No fim do mês, Anna lança também, com a galeria A Gentil Carioca, o selo Lábiagentil, em homenagem a Waly. Ele publicará livros que unem poesia e artes visuais — os primeiros terão Pedro Rocha com Cabelo e Pedro Lago com Luis Andrade.

Outra exposição, mais ampla, estará na segunda edição da Flupp, que terá o autor como homenageado. Com apoio do Itaú Cultural, será montada uma mostra interativa em Vigário Geral, sede da festa literária este ano.

A ideia é dar um panorama de sua vida usando diversos locais da favela (sobretudo o Centro Cultural Waly Salomão, do AfroReggae), com cada seção baseada em um livro seu, como “Armarinho de miudezas”, “Babilaques”, “O mel do melhor”...

— Vamos usar essa personalidade única e múltipla de Waly — adianta Marcello Dantas, que assina a curadoria com Carlos Nader. “Teremos material filmado por Nader (diretor do documentário “Pan-cinema permanente”, sobre Waly, de 1997), cenas inéditas. E muita interatividade, como tambores que, tocados, soltam a voz de Waly. Ou seja, o visitante poderá compor com ele. O grande evento será a projeção de uma performance de Waly sobre uma nuvem de fumaça na praça de Vigário Geral.”
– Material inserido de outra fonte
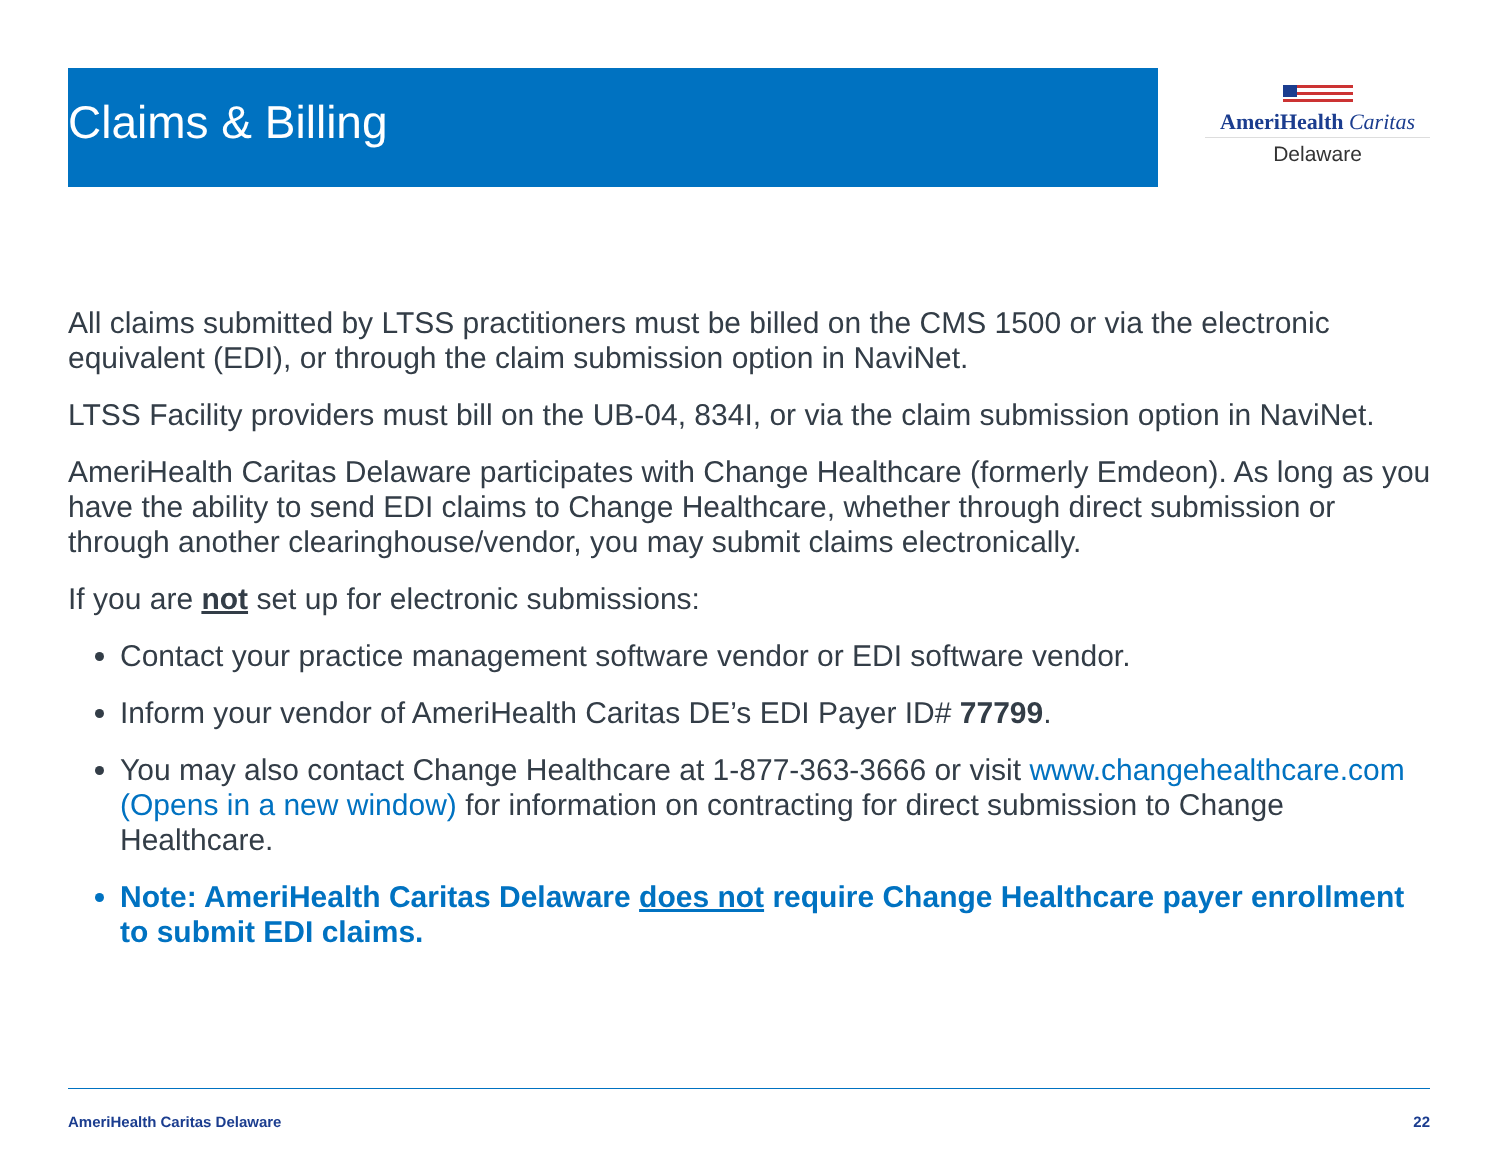Claims & Billing
AmeriHealth Caritas
Delaware
All claims submitted by LTSS practitioners must be billed on the CMS 1500 or via the electronic equivalent (EDI), or through the claim submission option in NaviNet.
LTSS Facility providers must bill on the UB-04, 834I, or via the claim submission option in NaviNet.
AmeriHealth Caritas Delaware participates with Change Healthcare (formerly Emdeon). As long as you have the ability to send EDI claims to Change Healthcare, whether through direct submission or through another clearinghouse/vendor, you may submit claims electronically.
If you are not set up for electronic submissions:
Contact your practice management software vendor or EDI software vendor.
Inform your vendor of AmeriHealth Caritas DE’s EDI Payer ID# 77799.
You may also contact Change Healthcare at 1-877-363-3666 or visit www.changehealthcare.com (Opens in a new window) for information on contracting for direct submission to Change Healthcare.
Note: AmeriHealth Caritas Delaware does not require Change Healthcare payer enrollment to submit EDI claims.
AmeriHealth Caritas Delaware 22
Em fevereiro, a mostra vai, ampliada, para o Itaú Cultural, em São Paulo. Lá, haverá também uma série de espetáculos com atores e poetas declamando textos do artista e uma mostra com filmes em que ele atuou ou prestou depoimento.
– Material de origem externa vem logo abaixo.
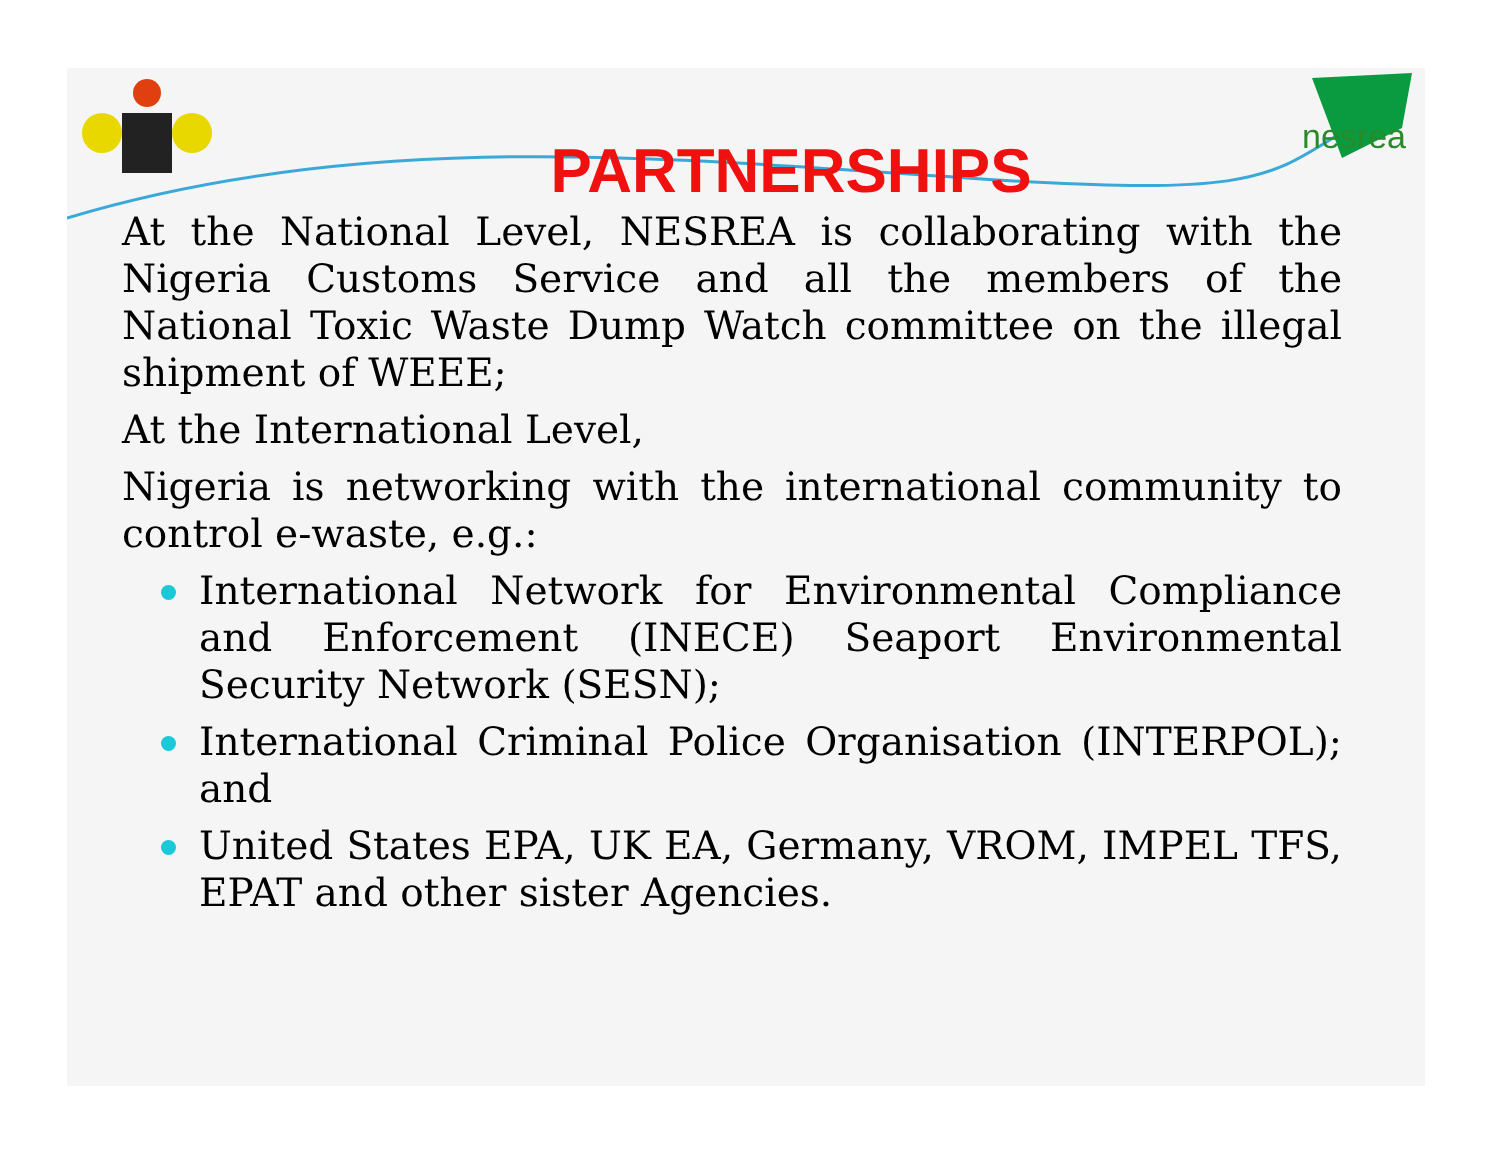nesrea
PARTNERSHIPS
At the National Level, NESREA is collaborating with the Nigeria Customs Service and all the members of the National Toxic Waste Dump Watch committee on the illegal shipment of WEEE;
At the International Level,
Nigeria is networking with the international community to control e-waste, e.g.:
International Network for Environmental Compliance and Enforcement (INECE) Seaport Environmental Security Network (SESN);
International Criminal Police Organisation (INTERPOL); and
United States EPA, UK EA, Germany, VROM, IMPEL TFS, EPAT and other sister Agencies.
— A exposição parte de uma conversa com a família para organizar e digitalizar o acervo, como fizemos com os arquivos de Niemeyer e Oiticica — diz Eduardo Saron, diretor do Itaú Cultural.

No acervo, as entrevistas de Waly interessam a outro projeto. As argentinas Bárbara Belloc e Teresa Arijón pesquisam o material para um futuro livro da coleção “Nomadismos” (Ediciones Manantial), de pensamento brasileiro de vanguarda.

Omar anuncia ainda a reedição dos livros do pai — os primeiros até o fim do ano.

Tudo para tornar mais fácil — ou difícil — a resposta à pergunta de Waly ao chofer: “Sabe quem eu sou?”.